## Data listing
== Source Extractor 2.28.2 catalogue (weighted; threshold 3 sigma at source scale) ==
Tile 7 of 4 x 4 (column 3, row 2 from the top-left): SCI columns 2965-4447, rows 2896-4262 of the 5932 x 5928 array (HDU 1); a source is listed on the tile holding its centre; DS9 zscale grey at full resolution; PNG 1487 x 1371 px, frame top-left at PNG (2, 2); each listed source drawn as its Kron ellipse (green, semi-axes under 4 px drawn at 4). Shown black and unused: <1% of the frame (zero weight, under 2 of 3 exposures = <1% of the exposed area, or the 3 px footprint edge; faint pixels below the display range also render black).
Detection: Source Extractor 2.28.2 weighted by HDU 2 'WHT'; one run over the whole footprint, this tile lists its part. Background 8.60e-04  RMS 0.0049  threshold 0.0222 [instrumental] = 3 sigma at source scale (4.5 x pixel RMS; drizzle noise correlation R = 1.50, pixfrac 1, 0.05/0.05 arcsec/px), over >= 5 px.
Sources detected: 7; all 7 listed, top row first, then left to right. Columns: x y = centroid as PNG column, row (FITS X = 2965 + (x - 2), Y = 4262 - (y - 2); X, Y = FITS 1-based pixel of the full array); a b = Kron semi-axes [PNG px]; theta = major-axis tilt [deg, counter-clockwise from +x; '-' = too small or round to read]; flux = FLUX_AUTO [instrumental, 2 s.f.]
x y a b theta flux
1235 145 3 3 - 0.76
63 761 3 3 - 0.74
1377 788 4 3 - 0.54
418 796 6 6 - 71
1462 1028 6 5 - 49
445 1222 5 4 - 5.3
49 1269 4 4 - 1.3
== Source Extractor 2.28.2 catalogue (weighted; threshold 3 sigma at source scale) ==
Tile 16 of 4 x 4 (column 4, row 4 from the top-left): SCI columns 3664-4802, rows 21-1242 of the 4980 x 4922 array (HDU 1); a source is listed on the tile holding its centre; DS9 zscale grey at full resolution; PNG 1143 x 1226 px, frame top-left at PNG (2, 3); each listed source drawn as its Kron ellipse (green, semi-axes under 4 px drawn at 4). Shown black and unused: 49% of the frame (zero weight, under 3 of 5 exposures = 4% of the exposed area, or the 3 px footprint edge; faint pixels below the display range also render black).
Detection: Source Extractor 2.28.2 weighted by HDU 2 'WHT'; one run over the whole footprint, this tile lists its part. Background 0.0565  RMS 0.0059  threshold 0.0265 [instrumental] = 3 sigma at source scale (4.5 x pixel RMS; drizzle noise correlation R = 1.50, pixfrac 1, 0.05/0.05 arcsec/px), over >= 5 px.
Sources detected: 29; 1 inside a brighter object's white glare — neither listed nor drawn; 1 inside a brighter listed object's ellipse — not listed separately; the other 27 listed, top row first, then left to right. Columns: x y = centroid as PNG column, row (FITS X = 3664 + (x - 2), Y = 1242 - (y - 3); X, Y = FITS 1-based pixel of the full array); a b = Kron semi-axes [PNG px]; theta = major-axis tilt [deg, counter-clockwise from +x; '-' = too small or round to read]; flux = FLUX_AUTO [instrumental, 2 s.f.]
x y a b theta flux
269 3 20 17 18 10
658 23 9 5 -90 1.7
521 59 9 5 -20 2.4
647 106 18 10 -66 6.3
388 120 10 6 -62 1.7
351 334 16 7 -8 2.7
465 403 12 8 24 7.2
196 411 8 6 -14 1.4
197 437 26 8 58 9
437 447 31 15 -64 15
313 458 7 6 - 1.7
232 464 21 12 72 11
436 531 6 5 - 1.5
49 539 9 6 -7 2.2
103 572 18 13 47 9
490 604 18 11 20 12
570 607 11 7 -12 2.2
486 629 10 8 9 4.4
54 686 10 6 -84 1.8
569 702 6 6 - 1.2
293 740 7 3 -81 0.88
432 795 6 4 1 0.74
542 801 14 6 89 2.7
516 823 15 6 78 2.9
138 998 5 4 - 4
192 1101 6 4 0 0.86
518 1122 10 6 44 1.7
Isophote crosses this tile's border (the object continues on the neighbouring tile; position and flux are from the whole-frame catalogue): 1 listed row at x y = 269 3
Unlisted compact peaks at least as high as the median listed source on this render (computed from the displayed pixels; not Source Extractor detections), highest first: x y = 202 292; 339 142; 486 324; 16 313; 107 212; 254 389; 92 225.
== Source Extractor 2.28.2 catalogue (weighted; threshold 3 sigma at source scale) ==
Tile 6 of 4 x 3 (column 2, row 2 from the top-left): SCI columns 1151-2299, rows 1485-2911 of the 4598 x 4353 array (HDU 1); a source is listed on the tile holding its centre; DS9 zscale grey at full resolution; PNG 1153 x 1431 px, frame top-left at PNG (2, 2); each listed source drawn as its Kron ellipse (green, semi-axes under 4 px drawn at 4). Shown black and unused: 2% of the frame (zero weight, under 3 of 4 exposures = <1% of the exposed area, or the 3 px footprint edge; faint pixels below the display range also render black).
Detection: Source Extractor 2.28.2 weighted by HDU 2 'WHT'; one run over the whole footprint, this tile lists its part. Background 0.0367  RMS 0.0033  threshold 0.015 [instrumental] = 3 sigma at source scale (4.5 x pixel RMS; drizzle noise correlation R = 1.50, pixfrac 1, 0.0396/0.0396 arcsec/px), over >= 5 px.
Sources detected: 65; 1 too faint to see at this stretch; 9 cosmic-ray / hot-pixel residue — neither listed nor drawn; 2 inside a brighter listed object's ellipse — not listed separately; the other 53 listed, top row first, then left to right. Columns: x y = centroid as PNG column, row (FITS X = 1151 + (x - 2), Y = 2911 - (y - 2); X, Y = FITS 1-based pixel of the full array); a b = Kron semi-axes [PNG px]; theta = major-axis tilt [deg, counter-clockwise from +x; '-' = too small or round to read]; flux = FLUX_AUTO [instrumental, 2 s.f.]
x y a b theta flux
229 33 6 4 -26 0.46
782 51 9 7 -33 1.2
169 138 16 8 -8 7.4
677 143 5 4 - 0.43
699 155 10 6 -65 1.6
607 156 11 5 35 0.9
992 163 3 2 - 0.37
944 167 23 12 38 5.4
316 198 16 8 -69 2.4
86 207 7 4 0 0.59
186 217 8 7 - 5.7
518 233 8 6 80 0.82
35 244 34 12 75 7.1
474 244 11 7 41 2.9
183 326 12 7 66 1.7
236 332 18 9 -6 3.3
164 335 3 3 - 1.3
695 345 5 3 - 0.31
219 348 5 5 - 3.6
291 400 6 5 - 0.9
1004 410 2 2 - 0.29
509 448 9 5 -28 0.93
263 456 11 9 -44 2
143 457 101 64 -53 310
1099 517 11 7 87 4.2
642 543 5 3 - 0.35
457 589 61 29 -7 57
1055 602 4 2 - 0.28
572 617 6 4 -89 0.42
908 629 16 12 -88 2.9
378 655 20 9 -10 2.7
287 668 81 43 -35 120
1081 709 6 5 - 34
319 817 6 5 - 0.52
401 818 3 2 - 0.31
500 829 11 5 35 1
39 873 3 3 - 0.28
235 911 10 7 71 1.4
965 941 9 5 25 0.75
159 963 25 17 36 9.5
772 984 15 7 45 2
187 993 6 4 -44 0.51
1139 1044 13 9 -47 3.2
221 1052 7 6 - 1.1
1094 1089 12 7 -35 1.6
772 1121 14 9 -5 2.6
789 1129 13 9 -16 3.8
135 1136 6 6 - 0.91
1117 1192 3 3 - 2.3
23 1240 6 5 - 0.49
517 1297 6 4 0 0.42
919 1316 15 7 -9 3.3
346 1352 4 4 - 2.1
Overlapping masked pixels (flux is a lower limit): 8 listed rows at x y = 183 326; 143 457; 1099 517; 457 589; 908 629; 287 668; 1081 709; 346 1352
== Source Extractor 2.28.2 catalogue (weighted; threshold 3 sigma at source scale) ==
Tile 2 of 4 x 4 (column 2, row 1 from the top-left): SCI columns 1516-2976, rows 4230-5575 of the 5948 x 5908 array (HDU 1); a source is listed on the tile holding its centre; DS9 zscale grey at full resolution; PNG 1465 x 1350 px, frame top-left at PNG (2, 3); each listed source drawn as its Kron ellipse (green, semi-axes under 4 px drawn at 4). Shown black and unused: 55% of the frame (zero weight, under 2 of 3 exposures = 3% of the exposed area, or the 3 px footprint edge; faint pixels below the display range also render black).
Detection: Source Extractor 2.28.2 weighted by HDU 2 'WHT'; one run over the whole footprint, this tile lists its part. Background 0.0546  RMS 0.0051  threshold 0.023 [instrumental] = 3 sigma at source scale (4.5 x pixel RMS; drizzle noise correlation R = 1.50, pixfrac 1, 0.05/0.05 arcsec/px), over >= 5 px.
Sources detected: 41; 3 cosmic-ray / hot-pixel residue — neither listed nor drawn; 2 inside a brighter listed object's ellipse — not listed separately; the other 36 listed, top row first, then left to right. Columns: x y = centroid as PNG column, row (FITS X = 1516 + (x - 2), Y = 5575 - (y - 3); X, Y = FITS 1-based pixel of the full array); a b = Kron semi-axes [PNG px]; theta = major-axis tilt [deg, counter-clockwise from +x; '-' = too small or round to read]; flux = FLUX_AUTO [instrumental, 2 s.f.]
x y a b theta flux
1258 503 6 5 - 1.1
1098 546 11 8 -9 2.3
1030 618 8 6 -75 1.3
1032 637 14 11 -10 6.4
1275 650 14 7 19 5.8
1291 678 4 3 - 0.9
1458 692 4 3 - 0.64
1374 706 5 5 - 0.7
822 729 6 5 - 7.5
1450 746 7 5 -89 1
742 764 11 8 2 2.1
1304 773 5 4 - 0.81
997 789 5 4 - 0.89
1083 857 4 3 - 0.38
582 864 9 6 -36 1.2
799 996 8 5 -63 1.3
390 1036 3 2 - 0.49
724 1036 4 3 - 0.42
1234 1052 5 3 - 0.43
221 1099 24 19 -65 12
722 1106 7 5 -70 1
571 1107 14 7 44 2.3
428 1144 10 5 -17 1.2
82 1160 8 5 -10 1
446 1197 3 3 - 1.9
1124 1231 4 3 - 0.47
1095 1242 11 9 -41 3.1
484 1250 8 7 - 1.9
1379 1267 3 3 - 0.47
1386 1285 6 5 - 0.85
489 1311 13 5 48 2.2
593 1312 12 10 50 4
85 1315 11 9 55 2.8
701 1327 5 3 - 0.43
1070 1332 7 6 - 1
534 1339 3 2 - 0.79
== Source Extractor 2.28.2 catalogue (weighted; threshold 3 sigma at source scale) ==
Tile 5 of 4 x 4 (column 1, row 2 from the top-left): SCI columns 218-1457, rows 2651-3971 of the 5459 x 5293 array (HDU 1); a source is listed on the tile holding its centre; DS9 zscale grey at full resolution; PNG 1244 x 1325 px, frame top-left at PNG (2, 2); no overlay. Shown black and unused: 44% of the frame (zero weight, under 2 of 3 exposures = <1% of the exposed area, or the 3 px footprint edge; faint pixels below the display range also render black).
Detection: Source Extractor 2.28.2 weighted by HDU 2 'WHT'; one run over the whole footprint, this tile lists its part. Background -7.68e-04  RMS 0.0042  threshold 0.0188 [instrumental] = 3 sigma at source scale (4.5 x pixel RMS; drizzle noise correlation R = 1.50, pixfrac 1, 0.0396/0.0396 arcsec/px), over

## Written task
Set down, without any change, the lines of the listing from its first line through the line containing "part. Background 8.60e-04", both included.

## Task result
== Source Extractor 2.28.2 catalogue (weighted; threshold 3 sigma at source scale) ==
Tile 7 of 4 x 4 (column 3, row 2 from the top-left): SCI columns 2965-4447, rows 2896-4262 of the 5932 x 5928 array (HDU 1); a source is listed on the tile holding its centre; DS9 zscale grey at full resolution; PNG 1487 x 1371 px, frame top-left at PNG (2, 2); each listed source drawn as its Kron ellipse (green, semi-axes under 4 px drawn at 4). Shown black and unused: <1% of the frame (zero weight, under 2 of 3 exposures = <1% of the exposed area, or the 3 px footprint edge; faint pixels below the display range also render black).
Detection: Source Extractor 2.28.2 weighted by HDU 2 'WHT'; one run over the whole footprint, this tile lists its part. Background 8.60e-04  RMS 0.0049  threshold 0.0222 [instrumental] = 3 sigma at source scale (4.5 x pixel RMS; drizzle noise correlation R = 1.50, pixfrac 1, 0.05/0.05 arcsec/px), over >= 5 px.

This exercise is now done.